Worker advocates argue that Congress never intended to exclude actual workers like Booker through the exemption, only truly casual types like babysitters. Furthermore, they note, the health care system is much different now than it was in the 1970s. The aging of millions of baby boomers has helped create a massive workforce -- the Labor Department pegs the number of "home health and personal care aides" at nearly 1.9 million as of 2010 -- that doesn't enjoy the same basic rights as most other U.S. workers.
According to White House records, meetings to discuss the proposed rule have included industry players like Home Instead Senior Care, the National Association for Home Care and the International Franchise Association, as well as labor advocacy groups like the Direct Care Alliance, Interfaith Worker Justice and the Service Employees International Union.
According to a recent analysis published by the Center for Progressive Reform, federal rules have spent an average of 119 days under review at the White House this year, the longest duration since 1994. Last year's average of 79 days is the second-longest in that period. Despite the rhetoric from many Republicans, the number of rules produced by the Obama administration has been more or less on par with the numbers under the administrations of Bill Clinton and George W. Bush.
"We're getting very concerned with how long this is taking," said Myrla Baldonado, a home care worker from Chicago who has met with White House and Labor Department officials on the rule. "I just don't know where we stand in light of the strong lobby of the employers."
With the home care rule under review, the industry has argued that it can't withstand the minimum wage and overtime protections without raising prices on clients, possibly putting home care out of reach for people of modest means. Paul Hogan, CEO of Nebraska-based Home Instead, a national chain with 900 franchise offices, previously told HuffPost he was worried that home care operators would end up paying overtime on hours workers spend sleeping during overnights. "Our clients and their families do not want to pay for overtime, and they will go to alternatives," he said.

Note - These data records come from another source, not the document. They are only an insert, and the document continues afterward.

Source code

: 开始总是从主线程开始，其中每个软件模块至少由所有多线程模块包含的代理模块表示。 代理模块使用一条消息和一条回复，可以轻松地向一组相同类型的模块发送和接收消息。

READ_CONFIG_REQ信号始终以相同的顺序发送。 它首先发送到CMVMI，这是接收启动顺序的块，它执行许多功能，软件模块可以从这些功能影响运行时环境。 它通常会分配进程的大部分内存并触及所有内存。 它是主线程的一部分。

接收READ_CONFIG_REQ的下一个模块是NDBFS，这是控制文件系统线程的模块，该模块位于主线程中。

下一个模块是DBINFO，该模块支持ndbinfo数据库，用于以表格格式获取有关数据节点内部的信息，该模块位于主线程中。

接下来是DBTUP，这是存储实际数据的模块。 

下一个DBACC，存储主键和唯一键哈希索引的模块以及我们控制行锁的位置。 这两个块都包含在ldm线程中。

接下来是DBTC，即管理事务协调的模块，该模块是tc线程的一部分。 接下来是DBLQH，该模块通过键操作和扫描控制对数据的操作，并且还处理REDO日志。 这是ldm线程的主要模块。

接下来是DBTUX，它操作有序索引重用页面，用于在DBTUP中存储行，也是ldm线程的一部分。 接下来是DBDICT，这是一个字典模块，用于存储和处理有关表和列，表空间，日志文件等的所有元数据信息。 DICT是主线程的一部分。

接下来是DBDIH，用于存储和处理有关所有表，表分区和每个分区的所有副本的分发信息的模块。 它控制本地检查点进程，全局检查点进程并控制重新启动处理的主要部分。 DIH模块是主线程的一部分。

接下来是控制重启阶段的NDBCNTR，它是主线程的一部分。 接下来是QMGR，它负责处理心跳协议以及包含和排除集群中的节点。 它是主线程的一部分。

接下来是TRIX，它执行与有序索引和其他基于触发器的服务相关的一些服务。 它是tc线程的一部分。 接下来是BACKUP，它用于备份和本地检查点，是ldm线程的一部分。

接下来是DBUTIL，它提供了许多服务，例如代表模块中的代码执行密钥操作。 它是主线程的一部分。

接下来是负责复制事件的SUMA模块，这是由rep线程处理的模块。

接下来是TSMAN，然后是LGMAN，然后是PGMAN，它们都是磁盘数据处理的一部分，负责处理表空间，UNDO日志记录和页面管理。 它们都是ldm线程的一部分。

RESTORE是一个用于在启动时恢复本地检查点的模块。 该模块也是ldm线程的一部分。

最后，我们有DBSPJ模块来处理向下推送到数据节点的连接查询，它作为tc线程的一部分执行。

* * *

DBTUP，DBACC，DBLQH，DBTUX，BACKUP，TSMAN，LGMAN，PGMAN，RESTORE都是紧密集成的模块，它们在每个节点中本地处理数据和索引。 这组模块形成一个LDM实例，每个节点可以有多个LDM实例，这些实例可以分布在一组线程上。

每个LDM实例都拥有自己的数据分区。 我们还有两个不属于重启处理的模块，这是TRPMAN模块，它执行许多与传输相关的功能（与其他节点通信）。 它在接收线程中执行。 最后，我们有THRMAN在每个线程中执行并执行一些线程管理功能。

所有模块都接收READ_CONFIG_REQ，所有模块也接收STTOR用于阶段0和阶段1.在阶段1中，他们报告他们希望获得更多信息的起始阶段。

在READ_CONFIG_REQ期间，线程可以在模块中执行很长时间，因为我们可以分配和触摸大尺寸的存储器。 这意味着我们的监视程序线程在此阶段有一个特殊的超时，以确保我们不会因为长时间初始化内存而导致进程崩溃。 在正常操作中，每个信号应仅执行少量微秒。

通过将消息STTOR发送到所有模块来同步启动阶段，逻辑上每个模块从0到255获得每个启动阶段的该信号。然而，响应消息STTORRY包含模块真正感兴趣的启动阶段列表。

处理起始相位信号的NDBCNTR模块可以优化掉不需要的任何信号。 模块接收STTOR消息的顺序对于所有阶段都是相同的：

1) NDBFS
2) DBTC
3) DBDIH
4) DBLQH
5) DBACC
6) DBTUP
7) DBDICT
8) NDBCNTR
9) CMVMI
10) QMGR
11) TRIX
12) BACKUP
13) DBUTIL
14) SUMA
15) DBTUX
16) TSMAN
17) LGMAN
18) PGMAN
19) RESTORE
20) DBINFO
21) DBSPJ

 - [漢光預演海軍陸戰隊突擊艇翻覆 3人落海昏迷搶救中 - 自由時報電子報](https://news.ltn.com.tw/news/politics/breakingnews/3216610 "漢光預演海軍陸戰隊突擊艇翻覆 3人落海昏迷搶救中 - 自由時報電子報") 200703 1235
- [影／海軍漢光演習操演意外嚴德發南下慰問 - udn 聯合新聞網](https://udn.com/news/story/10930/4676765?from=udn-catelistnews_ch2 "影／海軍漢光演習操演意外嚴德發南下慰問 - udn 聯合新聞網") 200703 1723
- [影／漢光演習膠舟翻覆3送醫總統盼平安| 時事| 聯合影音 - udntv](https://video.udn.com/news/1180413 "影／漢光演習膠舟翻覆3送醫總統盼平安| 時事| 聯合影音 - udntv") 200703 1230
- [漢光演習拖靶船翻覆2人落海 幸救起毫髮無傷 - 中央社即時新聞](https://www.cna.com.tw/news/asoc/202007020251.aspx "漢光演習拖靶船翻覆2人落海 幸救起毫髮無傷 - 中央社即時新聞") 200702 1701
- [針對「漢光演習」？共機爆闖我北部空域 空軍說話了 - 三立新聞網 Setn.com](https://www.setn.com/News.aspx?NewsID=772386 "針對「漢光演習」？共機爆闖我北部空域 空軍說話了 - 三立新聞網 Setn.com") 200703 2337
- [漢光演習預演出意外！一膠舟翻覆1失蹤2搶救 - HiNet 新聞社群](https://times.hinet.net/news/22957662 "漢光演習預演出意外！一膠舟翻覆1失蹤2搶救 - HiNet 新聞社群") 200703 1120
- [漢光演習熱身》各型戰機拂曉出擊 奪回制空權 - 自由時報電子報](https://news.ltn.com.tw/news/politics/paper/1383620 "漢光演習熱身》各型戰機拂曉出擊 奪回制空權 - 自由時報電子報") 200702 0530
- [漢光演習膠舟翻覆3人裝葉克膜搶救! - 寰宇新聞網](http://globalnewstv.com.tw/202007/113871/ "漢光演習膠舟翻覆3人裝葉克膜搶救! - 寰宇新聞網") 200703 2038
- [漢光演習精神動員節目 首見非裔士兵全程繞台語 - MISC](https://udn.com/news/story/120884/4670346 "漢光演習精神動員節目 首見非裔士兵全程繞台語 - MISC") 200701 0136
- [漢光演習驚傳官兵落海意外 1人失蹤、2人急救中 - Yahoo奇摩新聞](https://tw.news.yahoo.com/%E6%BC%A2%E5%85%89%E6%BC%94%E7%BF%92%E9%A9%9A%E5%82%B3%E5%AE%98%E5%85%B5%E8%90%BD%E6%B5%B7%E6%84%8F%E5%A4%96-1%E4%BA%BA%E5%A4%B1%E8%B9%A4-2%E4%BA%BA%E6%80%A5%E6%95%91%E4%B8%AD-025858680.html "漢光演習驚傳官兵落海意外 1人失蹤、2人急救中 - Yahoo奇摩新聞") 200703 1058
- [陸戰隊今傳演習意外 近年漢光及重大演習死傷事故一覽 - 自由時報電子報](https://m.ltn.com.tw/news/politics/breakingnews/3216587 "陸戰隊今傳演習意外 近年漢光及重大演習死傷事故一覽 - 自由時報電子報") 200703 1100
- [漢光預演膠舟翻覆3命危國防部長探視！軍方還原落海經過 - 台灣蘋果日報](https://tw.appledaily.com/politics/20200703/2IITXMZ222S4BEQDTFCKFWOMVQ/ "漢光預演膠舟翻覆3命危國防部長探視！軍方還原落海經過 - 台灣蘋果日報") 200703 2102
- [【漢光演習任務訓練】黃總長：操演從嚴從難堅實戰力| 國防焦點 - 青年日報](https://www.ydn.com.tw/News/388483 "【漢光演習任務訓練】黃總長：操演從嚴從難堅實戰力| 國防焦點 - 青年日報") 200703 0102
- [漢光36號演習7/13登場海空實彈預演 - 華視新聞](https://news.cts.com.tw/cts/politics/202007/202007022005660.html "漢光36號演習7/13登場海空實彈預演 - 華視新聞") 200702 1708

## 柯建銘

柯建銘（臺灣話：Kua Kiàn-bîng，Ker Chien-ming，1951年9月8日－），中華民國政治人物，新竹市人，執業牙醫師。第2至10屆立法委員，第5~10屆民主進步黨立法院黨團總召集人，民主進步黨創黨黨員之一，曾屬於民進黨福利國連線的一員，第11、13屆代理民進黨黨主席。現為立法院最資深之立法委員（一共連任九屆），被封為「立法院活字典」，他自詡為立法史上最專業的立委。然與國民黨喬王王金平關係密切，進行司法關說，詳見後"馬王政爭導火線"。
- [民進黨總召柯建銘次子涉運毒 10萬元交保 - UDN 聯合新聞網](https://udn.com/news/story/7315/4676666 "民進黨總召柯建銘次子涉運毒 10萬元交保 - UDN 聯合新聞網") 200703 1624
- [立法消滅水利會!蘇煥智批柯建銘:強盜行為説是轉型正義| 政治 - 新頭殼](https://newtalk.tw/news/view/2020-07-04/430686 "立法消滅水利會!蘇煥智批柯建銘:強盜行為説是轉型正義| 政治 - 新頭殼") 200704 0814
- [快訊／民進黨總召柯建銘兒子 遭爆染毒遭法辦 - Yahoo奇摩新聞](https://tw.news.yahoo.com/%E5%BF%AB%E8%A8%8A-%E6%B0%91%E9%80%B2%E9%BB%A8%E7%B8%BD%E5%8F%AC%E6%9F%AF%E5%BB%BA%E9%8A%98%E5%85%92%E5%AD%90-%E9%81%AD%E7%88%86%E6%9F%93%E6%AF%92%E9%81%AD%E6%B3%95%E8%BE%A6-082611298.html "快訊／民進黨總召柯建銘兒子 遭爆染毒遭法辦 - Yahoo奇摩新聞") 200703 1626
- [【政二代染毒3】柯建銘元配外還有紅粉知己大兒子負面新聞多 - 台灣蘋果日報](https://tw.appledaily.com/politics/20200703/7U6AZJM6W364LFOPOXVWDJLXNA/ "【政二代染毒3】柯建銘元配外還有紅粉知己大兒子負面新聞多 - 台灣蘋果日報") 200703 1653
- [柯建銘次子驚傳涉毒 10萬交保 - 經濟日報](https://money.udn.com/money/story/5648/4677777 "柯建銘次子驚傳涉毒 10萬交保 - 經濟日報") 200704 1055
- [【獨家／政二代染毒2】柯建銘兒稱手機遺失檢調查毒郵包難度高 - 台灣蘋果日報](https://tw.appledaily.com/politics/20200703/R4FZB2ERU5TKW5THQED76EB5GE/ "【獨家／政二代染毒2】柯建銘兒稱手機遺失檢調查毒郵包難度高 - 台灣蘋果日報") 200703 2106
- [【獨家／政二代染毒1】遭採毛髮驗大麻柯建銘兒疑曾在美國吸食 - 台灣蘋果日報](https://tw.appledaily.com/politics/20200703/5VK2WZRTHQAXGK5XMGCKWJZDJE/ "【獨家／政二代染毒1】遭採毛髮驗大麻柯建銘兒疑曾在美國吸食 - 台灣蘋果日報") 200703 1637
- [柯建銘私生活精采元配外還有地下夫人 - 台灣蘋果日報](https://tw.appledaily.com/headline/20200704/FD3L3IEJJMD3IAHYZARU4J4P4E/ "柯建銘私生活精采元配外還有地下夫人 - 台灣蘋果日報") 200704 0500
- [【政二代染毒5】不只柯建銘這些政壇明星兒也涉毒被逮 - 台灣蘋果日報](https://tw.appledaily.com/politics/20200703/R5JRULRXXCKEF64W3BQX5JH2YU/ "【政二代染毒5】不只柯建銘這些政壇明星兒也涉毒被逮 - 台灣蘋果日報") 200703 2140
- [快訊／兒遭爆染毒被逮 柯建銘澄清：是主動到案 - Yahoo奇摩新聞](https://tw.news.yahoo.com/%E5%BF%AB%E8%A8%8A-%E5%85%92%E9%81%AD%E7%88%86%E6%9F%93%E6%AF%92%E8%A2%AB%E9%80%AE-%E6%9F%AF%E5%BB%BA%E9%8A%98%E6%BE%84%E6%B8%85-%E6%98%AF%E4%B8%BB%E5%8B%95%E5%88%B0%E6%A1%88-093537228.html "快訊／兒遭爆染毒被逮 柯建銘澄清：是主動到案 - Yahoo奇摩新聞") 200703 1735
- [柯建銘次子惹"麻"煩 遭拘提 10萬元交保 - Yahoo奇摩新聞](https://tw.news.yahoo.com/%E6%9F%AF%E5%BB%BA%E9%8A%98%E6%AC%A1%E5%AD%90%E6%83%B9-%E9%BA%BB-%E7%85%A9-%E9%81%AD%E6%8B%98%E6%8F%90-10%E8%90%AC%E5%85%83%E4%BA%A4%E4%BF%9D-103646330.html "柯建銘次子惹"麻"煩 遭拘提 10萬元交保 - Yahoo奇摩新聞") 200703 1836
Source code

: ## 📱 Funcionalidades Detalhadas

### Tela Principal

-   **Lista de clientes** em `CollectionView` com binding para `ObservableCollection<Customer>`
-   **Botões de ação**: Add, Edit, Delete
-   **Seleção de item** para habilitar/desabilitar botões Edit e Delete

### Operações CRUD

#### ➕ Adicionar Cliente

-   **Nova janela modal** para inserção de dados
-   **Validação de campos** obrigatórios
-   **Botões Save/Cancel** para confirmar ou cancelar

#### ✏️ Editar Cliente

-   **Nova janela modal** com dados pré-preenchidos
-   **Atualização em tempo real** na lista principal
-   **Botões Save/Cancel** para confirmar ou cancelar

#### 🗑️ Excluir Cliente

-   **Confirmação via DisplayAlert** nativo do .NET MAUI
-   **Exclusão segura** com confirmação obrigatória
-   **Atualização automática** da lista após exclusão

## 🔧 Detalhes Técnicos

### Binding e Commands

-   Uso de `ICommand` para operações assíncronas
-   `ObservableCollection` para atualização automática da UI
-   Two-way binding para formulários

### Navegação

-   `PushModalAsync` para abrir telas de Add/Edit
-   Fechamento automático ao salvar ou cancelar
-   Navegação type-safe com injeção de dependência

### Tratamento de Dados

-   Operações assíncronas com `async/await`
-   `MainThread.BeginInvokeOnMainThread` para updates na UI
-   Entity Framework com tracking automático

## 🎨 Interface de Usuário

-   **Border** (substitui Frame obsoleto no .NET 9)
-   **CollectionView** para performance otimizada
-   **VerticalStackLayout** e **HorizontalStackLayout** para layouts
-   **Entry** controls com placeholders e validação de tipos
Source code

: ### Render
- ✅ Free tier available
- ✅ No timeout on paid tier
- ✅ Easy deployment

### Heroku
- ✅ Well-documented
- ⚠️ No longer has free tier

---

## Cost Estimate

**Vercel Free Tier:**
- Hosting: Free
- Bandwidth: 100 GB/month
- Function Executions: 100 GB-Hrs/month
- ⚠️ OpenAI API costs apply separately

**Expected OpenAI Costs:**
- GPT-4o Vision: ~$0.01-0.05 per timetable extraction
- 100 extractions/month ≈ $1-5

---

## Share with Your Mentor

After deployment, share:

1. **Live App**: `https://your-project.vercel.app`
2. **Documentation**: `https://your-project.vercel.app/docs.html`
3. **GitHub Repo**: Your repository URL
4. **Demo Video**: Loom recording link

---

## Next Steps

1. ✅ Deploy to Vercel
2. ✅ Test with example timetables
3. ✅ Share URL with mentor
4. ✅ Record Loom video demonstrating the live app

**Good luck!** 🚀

Booker earns $10 an hour working for a home care provider. He has three clients, including one who is paraplegic and another who is quadriplegic, and he spends on average 60 hours a week tending to them at their homes, he said. All of his earnings, however, come as "straight time," since he isn't eligible for overtime. If he were included under the Fair Labor Standards Act, he would be collecting time-and-a-half on the 20 hours he works above 40 -- a significant boost to his income.
"It's why I'm working two and three jobs," Booker said. "It's the economic work style of most direct care workers. You can barely get by with one job even if you're working a full eight hours. You have to have a supplemental job."
It's a reality that Obama himself would understand better than most. Back in 2007, Obama spent a day with Pauline Beck, an Oakland home care worker, as part of an event called "Walk a Day in My Shoes" during his first presidential campaign. The then-senator from Illinois visited an 86-year-old former cement mason and did the chores Beck would normally do, like prepare breakfast, make the client's bed and do his laundry.
"Heroic work, and hard work," Obama later described it in 2011. "I can tell you first-hand that these men and women work their tails off. They don't complain. They deserve to be treated fairly. They deserve to be paid fairly."